▶ _Saved entries_:
++++++++++
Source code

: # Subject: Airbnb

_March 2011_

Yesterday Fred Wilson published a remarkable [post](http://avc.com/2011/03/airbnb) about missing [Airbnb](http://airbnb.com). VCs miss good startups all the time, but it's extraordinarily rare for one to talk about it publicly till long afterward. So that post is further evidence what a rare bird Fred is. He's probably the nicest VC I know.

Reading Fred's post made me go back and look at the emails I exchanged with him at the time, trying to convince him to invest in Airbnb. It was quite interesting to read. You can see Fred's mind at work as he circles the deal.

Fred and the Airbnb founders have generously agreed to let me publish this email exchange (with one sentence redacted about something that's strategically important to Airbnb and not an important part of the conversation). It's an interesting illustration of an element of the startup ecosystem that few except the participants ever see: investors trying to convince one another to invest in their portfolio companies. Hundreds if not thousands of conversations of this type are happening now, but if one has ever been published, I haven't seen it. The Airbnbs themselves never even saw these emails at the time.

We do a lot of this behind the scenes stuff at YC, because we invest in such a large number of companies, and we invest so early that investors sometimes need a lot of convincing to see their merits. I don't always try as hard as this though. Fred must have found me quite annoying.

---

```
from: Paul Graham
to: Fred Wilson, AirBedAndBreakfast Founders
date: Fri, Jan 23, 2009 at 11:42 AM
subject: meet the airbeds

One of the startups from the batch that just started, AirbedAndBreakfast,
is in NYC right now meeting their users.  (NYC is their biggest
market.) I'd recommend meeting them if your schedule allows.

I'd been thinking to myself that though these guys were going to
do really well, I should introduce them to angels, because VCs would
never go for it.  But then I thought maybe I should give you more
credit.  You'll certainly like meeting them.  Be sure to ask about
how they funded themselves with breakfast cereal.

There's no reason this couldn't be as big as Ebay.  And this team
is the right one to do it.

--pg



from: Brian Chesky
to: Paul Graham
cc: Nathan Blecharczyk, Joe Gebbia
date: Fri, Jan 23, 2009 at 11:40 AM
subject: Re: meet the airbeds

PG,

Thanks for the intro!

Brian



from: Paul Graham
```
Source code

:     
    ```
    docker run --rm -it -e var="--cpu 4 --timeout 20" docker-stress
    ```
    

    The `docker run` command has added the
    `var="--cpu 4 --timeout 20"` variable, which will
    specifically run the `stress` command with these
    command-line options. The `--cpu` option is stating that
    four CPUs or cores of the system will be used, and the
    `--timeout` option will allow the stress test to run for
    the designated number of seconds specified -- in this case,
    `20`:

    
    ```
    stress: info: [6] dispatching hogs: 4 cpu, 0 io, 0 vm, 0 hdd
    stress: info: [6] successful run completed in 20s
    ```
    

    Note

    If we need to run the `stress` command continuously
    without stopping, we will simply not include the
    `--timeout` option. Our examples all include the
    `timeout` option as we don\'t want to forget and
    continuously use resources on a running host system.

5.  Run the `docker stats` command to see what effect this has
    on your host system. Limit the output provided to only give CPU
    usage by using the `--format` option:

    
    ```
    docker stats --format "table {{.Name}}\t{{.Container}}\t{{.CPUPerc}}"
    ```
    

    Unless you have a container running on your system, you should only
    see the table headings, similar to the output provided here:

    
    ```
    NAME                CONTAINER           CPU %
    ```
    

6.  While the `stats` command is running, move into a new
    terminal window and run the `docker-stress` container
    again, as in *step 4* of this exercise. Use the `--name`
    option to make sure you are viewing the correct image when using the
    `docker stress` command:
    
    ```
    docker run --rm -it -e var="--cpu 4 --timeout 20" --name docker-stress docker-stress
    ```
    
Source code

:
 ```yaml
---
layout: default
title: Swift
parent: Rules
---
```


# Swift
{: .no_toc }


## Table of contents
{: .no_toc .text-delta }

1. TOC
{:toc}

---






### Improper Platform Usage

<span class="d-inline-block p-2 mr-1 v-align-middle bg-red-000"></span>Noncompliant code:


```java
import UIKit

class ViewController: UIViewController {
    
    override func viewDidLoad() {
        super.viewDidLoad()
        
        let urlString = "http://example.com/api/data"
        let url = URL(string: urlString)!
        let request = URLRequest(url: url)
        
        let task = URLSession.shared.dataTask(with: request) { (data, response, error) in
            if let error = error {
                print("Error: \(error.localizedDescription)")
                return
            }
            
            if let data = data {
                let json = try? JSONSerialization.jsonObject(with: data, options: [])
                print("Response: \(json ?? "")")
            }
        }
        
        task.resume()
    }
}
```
++++++++++
▶ _DIRECTIONS_:
Which lines above hold the word "this"? Copy each of them.

▶ _ANSWER SPACE_:
Fred and the Airbnb founders have generously agreed to let me publish this email exchange (with one sentence redacted about something that's strategically important to Airbnb and not an important part of the conversation). It's an interesting illustration of an element of the startup ecosystem that few except the participants ever see: investors trying to convince one another to invest in their portfolio companies. Hundreds if not thousands of conversations of this type are happening now, but if one has ever been published, I haven't seen it. The Airbnbs themselves never even saw these emails at the time.
We do a lot of this behind the scenes stuff at YC, because we invest in such a large number of companies, and we invest so early that investors sometimes need a lot of convincing to see their merits. I don't always try as hard as this though. Fred must have found me quite annoying.
There's no reason this couldn't be as big as Ebay.  And this team
    the designated number of seconds specified -- in this case,
5.  Run the `docker stats` command to see what effect this has
    again, as in *step 4* of this exercise. Use the `--name`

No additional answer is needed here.